Arriva bozza del DPCM. Nuove regole sullo smart working dei dipendenti pubblici
Durante l’emergenza sanitaria un milione e 836mila dipendenti pubblici hanno lavorato da casa
Il ministro della Pubblica amministrazione Renato Brunetta aveva espresso la volontà di un ritorno al lavoro in presenza a margine del forum Ambrosetti di Cernobbio. In quell’occasione aveva detto che lo smart working sarebbe dovuto restare fruibile solo per il 15 per cento dei dipendenti pubblici. Molti economisti avevano accolto le sue preoccupazioni, e un nuovo DPCM che regolamentasse il lavoro agile si attendeva da giorni.
“Smart working all’italiana”
Poco regolamentato e tutt’altro che “smart”, le preoccupazioni sul lavoro a domicilio del settore pubblico recentemente sollevate dal ministro, facevano leva sui limiti dello smart working, indicando il maggiore ostacolo nella mancata programmazione del lavoro agile, così come nell’assenza di obiettivi e di strumenti. “Chi è lavoratore agile – aveva spiegato – non ha un contratto specifico, né tantomeno obiettivi o tecnologie. Un lavoro a domicilio all’italiana” lo aveva definito
A ben vedere infatti, quello che abbiamo attuato durante i mesi di pandemia, non sarebbe smart working a tutti gli effetti: si tratta invece di telelavoro, dunque un lavoro fatto da casa, seguendo esattamente i medesimi orari che si farebbero in ufficio – e con una postazione simile. Lo smart working vero e proprio, in realtà, prevede molta più flessibilità e molti meno vincoli: si può lavorare dove e quando si vuole: contano soltanto gli obiettivi stabiliti.

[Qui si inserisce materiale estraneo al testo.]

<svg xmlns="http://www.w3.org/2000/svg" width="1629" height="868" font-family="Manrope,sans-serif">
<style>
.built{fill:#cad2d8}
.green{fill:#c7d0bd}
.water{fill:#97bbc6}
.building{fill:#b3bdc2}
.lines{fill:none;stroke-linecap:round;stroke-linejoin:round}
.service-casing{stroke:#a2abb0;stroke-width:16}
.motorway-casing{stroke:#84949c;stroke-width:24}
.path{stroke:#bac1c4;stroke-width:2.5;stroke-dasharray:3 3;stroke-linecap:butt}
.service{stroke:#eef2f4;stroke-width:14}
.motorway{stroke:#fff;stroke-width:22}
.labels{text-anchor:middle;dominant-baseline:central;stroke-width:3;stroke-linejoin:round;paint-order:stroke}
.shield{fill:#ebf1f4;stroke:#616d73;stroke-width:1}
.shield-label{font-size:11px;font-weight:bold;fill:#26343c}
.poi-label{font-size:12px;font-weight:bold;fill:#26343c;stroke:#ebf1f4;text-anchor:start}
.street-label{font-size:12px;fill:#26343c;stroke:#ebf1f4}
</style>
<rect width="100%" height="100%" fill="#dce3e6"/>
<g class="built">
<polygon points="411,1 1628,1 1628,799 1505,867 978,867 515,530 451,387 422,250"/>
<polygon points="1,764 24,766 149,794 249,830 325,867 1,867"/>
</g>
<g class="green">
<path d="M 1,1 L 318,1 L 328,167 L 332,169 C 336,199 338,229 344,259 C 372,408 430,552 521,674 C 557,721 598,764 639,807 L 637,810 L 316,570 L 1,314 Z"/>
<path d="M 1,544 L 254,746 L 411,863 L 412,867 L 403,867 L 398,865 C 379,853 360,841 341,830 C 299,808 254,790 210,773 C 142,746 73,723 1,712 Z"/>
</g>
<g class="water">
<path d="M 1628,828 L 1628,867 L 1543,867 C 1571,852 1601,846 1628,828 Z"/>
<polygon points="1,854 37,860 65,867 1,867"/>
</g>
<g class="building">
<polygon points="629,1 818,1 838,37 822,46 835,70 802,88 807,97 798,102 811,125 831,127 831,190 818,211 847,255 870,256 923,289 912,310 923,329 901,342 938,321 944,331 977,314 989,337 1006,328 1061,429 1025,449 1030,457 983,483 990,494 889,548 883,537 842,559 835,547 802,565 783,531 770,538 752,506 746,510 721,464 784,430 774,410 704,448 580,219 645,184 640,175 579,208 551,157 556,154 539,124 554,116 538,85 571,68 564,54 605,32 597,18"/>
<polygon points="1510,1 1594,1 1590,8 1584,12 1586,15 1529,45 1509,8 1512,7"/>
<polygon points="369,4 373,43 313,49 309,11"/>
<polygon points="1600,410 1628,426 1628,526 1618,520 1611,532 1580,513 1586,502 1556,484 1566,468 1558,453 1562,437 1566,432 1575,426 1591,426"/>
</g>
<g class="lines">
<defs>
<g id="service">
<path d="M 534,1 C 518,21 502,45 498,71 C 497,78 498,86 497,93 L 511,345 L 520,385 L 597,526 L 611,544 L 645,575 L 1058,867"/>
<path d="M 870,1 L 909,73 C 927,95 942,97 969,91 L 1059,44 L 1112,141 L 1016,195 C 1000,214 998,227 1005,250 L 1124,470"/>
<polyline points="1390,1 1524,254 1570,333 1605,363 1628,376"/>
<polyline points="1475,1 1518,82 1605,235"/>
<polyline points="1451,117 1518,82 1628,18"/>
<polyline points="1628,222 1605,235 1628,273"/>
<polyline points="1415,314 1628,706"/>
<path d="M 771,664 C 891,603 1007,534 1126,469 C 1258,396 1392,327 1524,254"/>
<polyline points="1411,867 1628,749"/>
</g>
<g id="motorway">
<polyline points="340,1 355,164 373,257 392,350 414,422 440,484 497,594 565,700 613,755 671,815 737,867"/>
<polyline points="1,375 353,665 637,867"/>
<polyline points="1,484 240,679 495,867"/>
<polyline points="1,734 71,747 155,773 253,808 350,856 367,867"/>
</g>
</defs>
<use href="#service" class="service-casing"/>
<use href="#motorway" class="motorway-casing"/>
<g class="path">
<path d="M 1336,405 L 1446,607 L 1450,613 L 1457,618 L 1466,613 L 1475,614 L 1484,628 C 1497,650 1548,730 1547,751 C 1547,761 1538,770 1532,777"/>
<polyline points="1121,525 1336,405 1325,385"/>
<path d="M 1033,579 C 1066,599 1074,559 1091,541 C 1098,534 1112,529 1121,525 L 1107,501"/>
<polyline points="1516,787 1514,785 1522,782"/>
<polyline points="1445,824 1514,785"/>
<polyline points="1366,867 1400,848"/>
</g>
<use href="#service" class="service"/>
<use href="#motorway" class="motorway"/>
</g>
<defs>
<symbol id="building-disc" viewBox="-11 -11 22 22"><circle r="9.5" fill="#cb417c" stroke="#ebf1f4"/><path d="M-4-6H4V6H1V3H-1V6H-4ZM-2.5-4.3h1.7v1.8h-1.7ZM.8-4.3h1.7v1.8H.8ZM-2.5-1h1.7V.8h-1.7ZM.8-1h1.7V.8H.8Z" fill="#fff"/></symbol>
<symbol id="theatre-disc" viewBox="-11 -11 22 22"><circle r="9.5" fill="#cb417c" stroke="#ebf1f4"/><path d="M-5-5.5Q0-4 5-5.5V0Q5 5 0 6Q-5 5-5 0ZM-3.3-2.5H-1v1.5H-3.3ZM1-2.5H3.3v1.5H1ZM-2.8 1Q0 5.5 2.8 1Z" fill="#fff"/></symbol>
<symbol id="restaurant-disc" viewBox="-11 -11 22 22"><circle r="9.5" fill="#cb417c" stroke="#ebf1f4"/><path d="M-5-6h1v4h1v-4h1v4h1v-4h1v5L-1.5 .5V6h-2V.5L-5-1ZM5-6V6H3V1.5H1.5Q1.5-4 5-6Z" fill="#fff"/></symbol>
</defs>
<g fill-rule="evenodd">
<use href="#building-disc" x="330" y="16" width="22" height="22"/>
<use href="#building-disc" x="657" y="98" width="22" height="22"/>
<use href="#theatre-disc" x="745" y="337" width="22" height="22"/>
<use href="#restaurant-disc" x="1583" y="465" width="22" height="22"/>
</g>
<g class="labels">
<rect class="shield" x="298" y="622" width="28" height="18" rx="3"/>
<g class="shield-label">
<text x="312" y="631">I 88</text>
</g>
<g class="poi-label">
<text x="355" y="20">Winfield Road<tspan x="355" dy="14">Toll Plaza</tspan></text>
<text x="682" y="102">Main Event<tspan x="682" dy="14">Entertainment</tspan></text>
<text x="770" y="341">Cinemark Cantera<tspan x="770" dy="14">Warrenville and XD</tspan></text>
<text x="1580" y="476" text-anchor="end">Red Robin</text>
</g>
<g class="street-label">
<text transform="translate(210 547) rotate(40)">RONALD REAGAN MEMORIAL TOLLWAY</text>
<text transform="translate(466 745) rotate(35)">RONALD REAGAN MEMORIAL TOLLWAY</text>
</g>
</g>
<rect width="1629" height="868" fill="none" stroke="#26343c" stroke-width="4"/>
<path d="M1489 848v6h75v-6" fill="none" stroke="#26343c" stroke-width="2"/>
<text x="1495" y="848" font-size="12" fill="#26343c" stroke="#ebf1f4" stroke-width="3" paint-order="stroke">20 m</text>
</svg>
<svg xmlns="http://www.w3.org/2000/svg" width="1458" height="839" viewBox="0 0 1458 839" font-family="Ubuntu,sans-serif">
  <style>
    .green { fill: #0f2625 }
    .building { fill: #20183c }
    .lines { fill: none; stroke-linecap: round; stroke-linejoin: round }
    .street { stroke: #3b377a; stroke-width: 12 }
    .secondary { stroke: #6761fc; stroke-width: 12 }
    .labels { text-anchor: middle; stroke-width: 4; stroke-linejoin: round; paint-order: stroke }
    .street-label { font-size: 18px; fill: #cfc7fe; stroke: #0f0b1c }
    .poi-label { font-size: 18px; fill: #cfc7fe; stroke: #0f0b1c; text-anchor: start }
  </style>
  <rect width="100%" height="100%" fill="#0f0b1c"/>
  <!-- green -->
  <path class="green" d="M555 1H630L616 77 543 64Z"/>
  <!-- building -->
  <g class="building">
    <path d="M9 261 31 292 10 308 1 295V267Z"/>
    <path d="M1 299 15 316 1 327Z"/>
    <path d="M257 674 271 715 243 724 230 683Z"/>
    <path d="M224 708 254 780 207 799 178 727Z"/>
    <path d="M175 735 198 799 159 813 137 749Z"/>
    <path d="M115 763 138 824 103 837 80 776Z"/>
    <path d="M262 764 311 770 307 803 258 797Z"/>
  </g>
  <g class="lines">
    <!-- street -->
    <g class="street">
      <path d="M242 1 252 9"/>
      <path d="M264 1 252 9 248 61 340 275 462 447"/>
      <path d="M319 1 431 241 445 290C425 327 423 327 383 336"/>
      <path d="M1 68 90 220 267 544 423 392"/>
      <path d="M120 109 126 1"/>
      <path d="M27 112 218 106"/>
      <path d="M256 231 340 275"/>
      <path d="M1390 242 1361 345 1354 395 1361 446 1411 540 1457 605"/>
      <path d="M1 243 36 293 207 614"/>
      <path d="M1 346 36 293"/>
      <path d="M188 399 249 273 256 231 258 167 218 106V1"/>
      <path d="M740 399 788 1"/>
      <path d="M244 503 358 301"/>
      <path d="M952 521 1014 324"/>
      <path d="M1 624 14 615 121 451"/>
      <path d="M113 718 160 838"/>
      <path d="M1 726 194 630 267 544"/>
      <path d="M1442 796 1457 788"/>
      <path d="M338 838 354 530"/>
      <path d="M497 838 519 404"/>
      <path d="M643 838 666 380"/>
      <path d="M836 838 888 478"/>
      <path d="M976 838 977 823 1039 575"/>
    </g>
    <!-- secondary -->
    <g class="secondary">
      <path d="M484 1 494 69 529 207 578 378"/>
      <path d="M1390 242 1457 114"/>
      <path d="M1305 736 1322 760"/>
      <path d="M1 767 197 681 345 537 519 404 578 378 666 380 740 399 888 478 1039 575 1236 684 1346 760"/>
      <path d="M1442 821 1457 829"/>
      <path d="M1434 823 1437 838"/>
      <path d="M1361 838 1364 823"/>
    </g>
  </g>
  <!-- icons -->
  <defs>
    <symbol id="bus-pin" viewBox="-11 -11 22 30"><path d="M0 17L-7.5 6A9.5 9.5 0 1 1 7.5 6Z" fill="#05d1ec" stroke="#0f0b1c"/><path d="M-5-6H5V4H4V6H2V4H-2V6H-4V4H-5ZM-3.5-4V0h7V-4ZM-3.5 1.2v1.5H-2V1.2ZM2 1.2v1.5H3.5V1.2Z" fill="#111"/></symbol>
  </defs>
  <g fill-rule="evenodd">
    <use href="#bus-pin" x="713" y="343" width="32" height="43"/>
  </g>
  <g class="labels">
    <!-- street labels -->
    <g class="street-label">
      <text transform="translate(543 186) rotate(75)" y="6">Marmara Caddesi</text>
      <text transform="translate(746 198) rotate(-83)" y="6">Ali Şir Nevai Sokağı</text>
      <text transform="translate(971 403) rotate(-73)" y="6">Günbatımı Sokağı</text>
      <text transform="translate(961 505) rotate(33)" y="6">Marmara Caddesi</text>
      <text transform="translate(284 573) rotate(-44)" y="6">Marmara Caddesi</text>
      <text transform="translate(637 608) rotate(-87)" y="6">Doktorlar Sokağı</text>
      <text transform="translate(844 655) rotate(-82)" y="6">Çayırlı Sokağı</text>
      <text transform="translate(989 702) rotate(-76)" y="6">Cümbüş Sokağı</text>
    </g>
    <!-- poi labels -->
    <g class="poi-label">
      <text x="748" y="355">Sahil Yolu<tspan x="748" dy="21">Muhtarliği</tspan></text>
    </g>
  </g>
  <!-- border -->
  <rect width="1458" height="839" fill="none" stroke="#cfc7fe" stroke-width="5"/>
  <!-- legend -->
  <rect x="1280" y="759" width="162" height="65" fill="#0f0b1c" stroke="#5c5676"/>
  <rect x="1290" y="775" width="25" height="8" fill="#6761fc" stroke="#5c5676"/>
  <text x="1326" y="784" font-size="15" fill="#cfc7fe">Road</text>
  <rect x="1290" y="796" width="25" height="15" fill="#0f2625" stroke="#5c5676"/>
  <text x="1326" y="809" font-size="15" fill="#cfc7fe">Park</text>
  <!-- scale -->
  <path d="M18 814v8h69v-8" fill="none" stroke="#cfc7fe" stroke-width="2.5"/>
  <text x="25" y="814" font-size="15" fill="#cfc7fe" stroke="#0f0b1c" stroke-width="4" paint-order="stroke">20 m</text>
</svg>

Ora è arrivata la nuova bozza DPCM che regola il lavoro agile dei dipendenti della pubblica amministrazione. Coloro interessati allo smart working dovranno provvedere alla stipulazione di un apposito contratto scritto che preveda la durata dell’accordo, le modalità di svolgimento della prestazione fuori dalla sede abituale, con indicazione delle giornate di lavoro da svolgere in sede e quelle da svolgere a distanza.
Un lavoro agile maggiormente regolamentato
È quanto si legge nella bozza dell’Aran (Agenzia per la Rappresentanza Negoziale delle Pubbliche Amministrazioni) giunta ai sindacati, secondo la quale dovranno essere indicate nell’accordo anche “le modalità di recesso, le fasce di operabilità, di contattabilità e di inoperabilità, i tempi di riposo e le modalità di esercizio del potere di controllo del datore di lavoro”. Il prossimo incontro è atteso per il 22 settembre.
Controlli a distanza
L’accordo individuale per il lavoro agile tra pubblica amministrazione e lavoratore dovrà inoltre contenere “le modalità di esercizio del potere direttivo e di controllo del datore di lavoro sulla prestazione resa dal lavoratore all’esterno dei locali dell’amministrazione, nel rispetto dell’articolo 4 dello Statuto dei lavoratori”.
Il controllo a distanza potrà essere effettuato esclusivamente per esigenze organizzative e produttive, per la sicurezza del lavoro e per la tutela del patrimonio aziendale e previo accordo collettivo. Nelle giornate di lavoro agile, inoltre, non potranno svolgersi straordinari, trasferte, né lavoro disagiato. Per sopravvenute esigenze di servizio il lavoratore può essere richiamato in sede, ma la comunicazione dovrà arrivare almeno un giorno prima la presenza richiesta.
Allineamento alla nuova modalità
Per accompagnare il percorso di introduzione e consolidamento del lavoro agile saranno previste anche “specifiche attività formative” che perseguiranno l’obiettivo di addestrare il personale all’utilizzo delle piattaforme di comunicazione e all’utilizzo degli strumenti previsti per operare in modalità smart. L’amministrazione dovrà anche diffondere modelli organizzativi che rafforzino il lavoro in autonomia, l’empowerment, la delega decisionale, la collaborazione e la condivisione delle informazioni.